My oldest granddaughter (now between 10th birthdays on Jewish and slave calendars) asked me to explain to her about shmura matzah.  I did... and she suddenly had an insight: "Oh! שמורה from the root שמר... watched or guarded!"  I was very proud of her.  I told her mother later that night who laughed and said, "Actually she said that she pointed out the relationship between שמורה and שמר to you."  If it gets her excited about learning Torah, I am not going to disabuse her of that thought.
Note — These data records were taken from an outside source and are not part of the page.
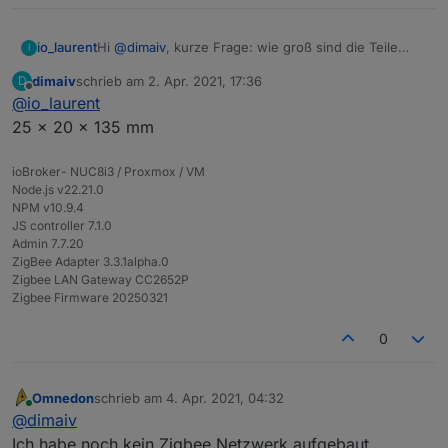
io_laurent
Hi
@
dimaiv
, kurze Frage: wie groß sind die Teile
I
ungefähr?
dimaiv
schrieb am
2. Apr. 2021, 17:36
D
Vielen Dank.
zuletzt editiert von
Offline
@
io_laurent
25 x 20 x 135 mm
ioBroker- NUC8i3 / Proxmox / VM
Node.js v22.21.0
NPM v10.9.4
JS controller 7.1.0
Admin 7.7.20
ZigBee Adapter 3.3.1alpha.0
Zigbee LAN Gateway CC2652P
Zigbee Firmware 20250321
0
Omnedon
schrieb am
4. Apr. 2021, 04:32
zuletzt editiert von
Online
@
dimaiv
Ich habe noch kein Zigbee Netzwerk aufgebaut.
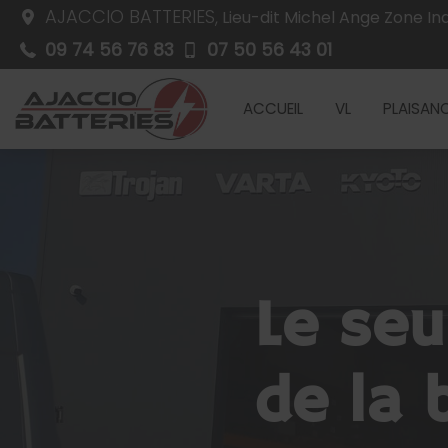
AJACCIO BATTERIES,
AJACCIO BATTERIES,
Lieu-dit Michel Ange Zone In
Lieu-dit Michel Ange Zone In
09 74 56 76 83
09 74 56 76 83
07 50 56 43 01
07 50 56 43 01
ACCUEIL
ACCUEIL
VL
VL
PLAISAN
PLAISAN
Le seu
de la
Later that evening, she did asked excitedly if we could learn Torah.  I was all too happy to acquiesce.  We decided (after some urging from her daddy) to learn haggadah.  I rarely get to sit down and actually learn the haggadah (too busy before the seder, too involved with fulfilling the mitzvos during the seder, too tired after the seder...), so I really welcomed the opportunity.  For those same reasons, I don't often buy a new haggadah.  I have plenty to learn from the ones I have.  I have one that I particularly like, because it has the haggadah text first with minimal explanation, then oodles and oodles of right on simply meaning explanations at the back.

We started with the opening rhyme, "קַדֵּשׁ וּרְחַץ... מגִּיד רַחְצָה".

I saw an interesting question, why is "washing" -- which we do twice -- written two different ways; first וּרְחַץ, second רַחְצָה.  I asked my granddaughter and she proposed, "Maybe they are different because we don't wash for one and not for the other?  Since we do different things, we say the words differently?"  Actually... that was the second explanation they gave!  I was impressed!

Their first explanation was awesome in its simplicity and forthright nature of this haggadah, and why I like it so much.  Ready?  Because it fits the rhyme.  Awesome.  Right on target.  וּרְחַץ matches/rhymes with יַחַץ,  Then רַחְצָה matches/rhymes with מַצָּה.  But... of course, we all know that there is more depth than that, so they gave the second explanation; a conclusion reached also by my awesome granddaughter.  Their third answer was noting that the difference was a ה attached to the once that referred to washing with a bracha.  ה has a numerical value of 5, and washing with a bracha has five requirements: appropriate food, appropriate vessel, appropriate water, must be poured directly by a Jew, appropriate quantity of water.

I (yes, sometimes I notice things also) noticed that וּרְחַץ is the only word in the rhyme that is connected to the previous with a conjunction.  I (yes, sometime I also have novel thoughts) wonder if this connection to קַדֵּשׁ is on purpose. That first washing is not something that is done all year, but is done on seder night when we are striving to bring a heightened level of holiness to even our most mundane actions.

Now you see why one haggadah's worth of explanations can last me for a good long time.